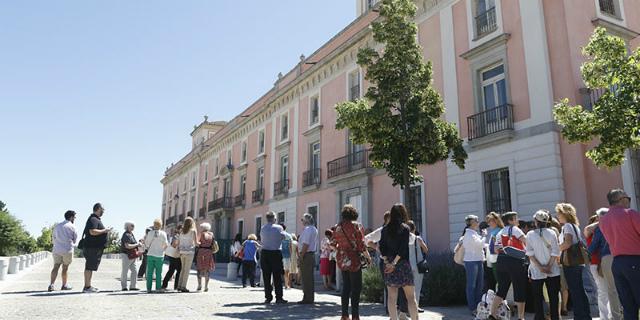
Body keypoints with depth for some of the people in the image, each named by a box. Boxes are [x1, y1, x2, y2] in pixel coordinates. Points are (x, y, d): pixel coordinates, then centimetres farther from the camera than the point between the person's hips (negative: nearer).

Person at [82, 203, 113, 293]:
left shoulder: (96, 219, 20)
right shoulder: (93, 219, -14)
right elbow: (92, 232, -26)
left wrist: (105, 231, 21)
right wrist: (105, 230, -17)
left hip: (95, 247, 11)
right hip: (92, 248, -11)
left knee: (90, 267, 13)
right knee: (89, 267, -8)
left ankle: (88, 286, 19)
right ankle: (87, 287, -5)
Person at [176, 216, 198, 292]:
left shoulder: (182, 231, 9)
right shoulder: (193, 231, -5)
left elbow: (178, 243, 10)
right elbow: (196, 243, -10)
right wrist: (200, 243, 10)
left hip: (182, 252, 5)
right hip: (189, 252, -5)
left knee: (183, 269, 16)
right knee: (187, 270, 0)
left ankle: (179, 286, 16)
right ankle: (183, 287, -1)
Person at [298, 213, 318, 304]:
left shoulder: (307, 229, -15)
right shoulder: (314, 229, 15)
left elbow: (305, 244, -21)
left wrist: (301, 256, -16)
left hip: (306, 255, -10)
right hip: (312, 254, 10)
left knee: (306, 277, -4)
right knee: (309, 277, 14)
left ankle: (307, 298, 0)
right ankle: (310, 298, 20)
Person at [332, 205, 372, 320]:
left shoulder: (338, 227, 4)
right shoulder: (356, 226, -11)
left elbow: (332, 243, 9)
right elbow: (361, 244, -13)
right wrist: (368, 257, -1)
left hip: (342, 260, 6)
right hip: (353, 260, -6)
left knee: (346, 287, 14)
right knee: (356, 288, 2)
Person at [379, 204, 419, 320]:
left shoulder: (385, 229, 6)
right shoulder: (405, 228, -5)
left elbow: (382, 247, 1)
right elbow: (403, 248, -13)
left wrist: (387, 262, -2)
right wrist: (394, 263, -11)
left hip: (388, 265, 4)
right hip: (403, 264, -4)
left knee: (392, 296, 7)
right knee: (411, 296, 3)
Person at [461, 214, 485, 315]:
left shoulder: (475, 233, 15)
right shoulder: (469, 234, -14)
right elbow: (480, 244, -19)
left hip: (478, 260, 9)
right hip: (471, 261, -9)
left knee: (479, 285, 13)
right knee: (471, 285, -2)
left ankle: (478, 306, 22)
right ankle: (472, 308, 5)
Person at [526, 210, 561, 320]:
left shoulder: (530, 235, -5)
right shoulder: (552, 233, -3)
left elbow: (530, 254, -10)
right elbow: (555, 253, -7)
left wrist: (540, 267, -8)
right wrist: (549, 267, -4)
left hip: (536, 272, -1)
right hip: (552, 271, 1)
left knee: (538, 299, 7)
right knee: (553, 298, 9)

——————

→ Exercise details: Copy the entries again, starting at the line that has "left wrist: (387, 262, -2)" and stopping after the line that has "right hip: (471, 261, -9)". Offset every number in the keypoint triples (x, y and depth) by 64, and leave the "Person at" lines unchanged.

→ Written solution:
left wrist: (451, 326, 62)
right wrist: (458, 327, 53)
left hip: (452, 329, 68)
right hip: (467, 328, 60)
left knee: (456, 360, 71)
right knee: (475, 360, 67)
Person at [461, 214, 485, 315]:
left shoulder: (539, 297, 79)
right shoulder: (533, 298, 50)
right elbow: (544, 308, 45)
left hip: (542, 324, 73)
right hip: (535, 325, 55)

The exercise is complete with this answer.